123 Motors enabled customers to purchase cars through external finance companies. However, from 2016, Peeters began entering into illegitimate side agreements with the same customers, who were able to return the car to 123 Motors after 12 months. These would be sold to other buyers and the original customer would have no liability to the finance companies.
However, the side agreements were arranged without the consent of finance companies. One company terminated its agreement with 123 Motors in 2018 and demanded £2.3m in compensation. Another demanded £42k.
“A nine-year disqualification is a significant ban and recognises the severity of Luc Peeters’ actions,” said Martin Gitner, deputy head of investigations for the Insolvency Service. “This should serve as a stark warning to other directors of the risks they take when they do not uphold company and insolvency law.”
Sonic Automotive CEO arrested
Sonic Automotive CEO David Smith spent a night in a North Carolina jail last week after being arrested for assault. Among the charges were assault by strangulation and assault on a female. Mr Smith was released after placing a $30,000 bond and is due back in court on 20 October.
The board of directors said in a statement it is “steadfast in its support” of Mr Smith. “David has informed the board that he is innocent of these charges and expects to be fully exonerated.” Sonic Automotive is North America’s sixth largest new car retailer.
Mazda Australia partners with retailers on service pack
Mazda Australia has worked with its dealer partners to create a tailored service pack for the new BT-50 double-cab pickup. Called Mazda Service Select, it gives front-running scheduled servicing affordability over three, five and seven years, despite the vehicle requiring scheduled servicing every 9,300 miles.
Closing prices on 9 October 2020 and weekly change
Vertu up 13.5% after reporting £4.7m H1 profit
Auto Trader Group 569.4p (-5.6p / -0.9%)
Cambria 50.5p (+2.5p / +5.0%)
Caffyns 270.0p (n/c)
Halfords 241.5p (+4.5p / +1.8%)
Inchcape 481.2p (+27.6p / +5.9%)
Lookers Shares suspended at 21.0p
Marshall Motor Holdings 120.0p (-5.0p / -4.0%)
Motorpoint 303.0p (n/c)
Pendragon 9.35p (+1.45p / +16.8%)
Vertu 29.9p (+3.8p / +13.5%)
Tuesday, UK retail sales
Tuesday, unemployment figures
Tuesday, FCA Annual Regulation Conference
Ford Brexit VAT challenge delayed?
Auto Retail Agenda understands there will be a six month delay to Ford’s planned amendments to invoicing processes for vehicles imported to the UK.

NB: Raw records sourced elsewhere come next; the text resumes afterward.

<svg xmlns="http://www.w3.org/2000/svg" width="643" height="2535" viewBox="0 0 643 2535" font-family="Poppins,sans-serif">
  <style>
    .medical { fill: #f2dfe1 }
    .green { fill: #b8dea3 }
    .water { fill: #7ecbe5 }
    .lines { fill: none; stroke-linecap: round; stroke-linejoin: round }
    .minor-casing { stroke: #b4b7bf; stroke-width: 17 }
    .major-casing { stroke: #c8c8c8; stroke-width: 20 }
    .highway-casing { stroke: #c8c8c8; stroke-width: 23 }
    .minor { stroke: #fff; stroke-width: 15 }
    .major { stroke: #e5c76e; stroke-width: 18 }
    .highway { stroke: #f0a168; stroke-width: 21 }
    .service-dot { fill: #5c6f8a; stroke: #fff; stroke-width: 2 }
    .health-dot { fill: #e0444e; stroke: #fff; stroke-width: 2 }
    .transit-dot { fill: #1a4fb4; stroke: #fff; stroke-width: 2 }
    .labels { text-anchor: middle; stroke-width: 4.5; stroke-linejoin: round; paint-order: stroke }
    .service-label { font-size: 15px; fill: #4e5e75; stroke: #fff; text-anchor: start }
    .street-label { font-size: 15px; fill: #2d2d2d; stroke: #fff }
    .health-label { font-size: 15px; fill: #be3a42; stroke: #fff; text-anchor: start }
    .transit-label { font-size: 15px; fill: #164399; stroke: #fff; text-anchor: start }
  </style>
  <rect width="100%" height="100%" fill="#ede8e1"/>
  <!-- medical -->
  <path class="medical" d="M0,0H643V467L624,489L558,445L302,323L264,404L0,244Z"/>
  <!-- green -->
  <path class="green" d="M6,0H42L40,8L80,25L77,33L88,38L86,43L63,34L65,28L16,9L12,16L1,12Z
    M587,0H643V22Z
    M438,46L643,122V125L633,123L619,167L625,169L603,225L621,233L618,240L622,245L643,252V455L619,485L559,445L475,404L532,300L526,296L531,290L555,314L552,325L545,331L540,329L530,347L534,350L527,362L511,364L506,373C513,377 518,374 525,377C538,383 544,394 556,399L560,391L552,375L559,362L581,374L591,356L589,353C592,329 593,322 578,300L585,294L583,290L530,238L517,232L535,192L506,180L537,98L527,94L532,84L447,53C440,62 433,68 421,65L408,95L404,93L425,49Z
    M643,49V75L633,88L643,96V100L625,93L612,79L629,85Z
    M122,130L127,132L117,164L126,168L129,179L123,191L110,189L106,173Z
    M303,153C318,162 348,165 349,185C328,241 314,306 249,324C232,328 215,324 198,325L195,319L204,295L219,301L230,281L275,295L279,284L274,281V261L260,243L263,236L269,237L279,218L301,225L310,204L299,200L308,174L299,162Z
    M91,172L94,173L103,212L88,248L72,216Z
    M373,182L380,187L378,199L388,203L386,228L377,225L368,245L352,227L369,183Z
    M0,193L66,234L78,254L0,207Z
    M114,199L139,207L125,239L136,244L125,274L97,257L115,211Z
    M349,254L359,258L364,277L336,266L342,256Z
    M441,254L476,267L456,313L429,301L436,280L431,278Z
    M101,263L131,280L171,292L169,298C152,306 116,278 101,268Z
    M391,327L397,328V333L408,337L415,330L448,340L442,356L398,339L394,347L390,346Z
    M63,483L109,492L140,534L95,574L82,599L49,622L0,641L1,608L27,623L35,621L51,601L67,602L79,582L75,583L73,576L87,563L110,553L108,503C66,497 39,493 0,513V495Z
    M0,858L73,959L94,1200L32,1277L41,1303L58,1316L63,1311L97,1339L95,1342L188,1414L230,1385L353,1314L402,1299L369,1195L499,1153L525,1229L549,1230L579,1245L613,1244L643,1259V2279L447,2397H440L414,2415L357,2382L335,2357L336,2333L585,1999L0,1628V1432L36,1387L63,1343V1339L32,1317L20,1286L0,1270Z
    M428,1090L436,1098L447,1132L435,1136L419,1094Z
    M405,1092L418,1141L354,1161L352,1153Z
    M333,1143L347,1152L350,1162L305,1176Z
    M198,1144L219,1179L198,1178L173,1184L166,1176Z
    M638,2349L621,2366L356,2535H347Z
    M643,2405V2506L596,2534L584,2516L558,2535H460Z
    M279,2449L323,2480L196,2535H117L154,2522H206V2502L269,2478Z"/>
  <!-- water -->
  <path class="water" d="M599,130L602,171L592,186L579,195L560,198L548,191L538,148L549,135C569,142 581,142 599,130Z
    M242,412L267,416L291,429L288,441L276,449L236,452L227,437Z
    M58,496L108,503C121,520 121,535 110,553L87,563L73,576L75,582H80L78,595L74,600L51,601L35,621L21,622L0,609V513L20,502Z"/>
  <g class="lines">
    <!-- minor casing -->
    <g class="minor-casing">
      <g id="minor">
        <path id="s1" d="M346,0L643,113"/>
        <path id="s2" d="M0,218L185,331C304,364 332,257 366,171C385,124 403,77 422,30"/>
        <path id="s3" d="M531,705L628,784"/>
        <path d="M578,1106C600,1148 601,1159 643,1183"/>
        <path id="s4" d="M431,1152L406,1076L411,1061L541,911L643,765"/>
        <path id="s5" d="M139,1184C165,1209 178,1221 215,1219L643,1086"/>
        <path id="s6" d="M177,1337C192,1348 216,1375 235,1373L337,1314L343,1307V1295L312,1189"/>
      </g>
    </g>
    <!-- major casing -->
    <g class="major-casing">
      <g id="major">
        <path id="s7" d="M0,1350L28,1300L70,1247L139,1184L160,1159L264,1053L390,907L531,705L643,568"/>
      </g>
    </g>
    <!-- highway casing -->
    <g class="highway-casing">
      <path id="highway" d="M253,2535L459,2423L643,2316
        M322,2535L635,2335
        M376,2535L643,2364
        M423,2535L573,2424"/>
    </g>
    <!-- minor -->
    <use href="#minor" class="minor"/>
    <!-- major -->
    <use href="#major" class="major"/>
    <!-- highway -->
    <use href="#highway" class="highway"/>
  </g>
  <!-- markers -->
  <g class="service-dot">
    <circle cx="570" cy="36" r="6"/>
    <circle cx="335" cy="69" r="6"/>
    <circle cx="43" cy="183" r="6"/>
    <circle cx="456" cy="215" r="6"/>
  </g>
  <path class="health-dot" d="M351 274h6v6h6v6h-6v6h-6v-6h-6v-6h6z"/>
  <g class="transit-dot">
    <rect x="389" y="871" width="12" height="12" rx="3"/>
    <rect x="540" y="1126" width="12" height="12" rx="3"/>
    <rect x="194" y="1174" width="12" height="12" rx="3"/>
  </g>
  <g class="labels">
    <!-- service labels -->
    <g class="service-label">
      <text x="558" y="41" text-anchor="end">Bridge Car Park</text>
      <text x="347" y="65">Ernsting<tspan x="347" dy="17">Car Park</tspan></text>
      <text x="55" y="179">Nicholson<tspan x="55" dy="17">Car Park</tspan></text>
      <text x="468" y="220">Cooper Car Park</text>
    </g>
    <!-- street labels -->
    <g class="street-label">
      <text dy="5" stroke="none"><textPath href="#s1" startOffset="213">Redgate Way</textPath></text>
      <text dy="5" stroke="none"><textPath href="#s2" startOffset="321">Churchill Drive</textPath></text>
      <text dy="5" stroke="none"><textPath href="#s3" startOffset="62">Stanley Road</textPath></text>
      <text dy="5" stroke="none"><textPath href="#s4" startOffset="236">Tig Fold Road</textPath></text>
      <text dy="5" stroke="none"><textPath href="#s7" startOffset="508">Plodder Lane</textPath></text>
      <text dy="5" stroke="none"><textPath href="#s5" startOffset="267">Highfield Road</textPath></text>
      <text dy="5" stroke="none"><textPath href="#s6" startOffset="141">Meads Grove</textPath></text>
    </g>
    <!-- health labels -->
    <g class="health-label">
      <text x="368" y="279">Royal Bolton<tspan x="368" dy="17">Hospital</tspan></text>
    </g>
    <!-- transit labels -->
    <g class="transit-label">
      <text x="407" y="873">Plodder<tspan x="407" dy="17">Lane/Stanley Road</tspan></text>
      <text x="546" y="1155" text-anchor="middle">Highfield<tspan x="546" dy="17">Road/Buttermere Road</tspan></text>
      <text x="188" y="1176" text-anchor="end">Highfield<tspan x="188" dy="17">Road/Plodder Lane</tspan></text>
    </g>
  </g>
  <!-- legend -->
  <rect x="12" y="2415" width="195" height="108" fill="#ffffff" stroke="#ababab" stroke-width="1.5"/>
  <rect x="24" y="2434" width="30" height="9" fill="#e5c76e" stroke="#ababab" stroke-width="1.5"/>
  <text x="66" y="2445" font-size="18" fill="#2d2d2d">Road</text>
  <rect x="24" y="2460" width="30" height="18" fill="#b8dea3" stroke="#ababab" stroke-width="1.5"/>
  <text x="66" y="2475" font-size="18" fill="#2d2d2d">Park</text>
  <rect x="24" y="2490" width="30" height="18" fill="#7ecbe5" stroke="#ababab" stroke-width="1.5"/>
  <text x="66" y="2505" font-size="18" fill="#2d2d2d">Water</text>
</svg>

Ford retailers can currently reclaim VAT on imported vehicles when it leaves the assembly line, as they are ‘importers of record’. This is advantageous for retailer cash flow, as they can reclaim the VAT from HMRC before paying that VAT to Ford.
From 1 January, retailers will only be able to claim VAT once the vehicle is imported into the UK. ASE says this may be up to several weeks, which could put strain upon retailers who have not worked this into their cashflow planning.
ASE adds the VAT issue is unique to Ford retailers who may have a cash flow reversal of £750k per site.
ASE clarifies Chancellor’s new support
The Job Support Scheme will be extended by six months from 1 November for businesses forced to shut by law due to Covid-19 restrictions. It meets two-thirds of the wage costs for employees who can’t work, up to £2,100 per employee per month. Business grants for closed businesses have also been increased by up to £3,000 paid every fortnight.
ASE tax director Michelle Malone said the new lockdown measures will be announced today (Monday 12 October) and are expected to be focused on the hospitality industry and “leave sectors such as the motor trade untouched. It is unlikely that motor retailers will be in the position to benefit from this new scheme”.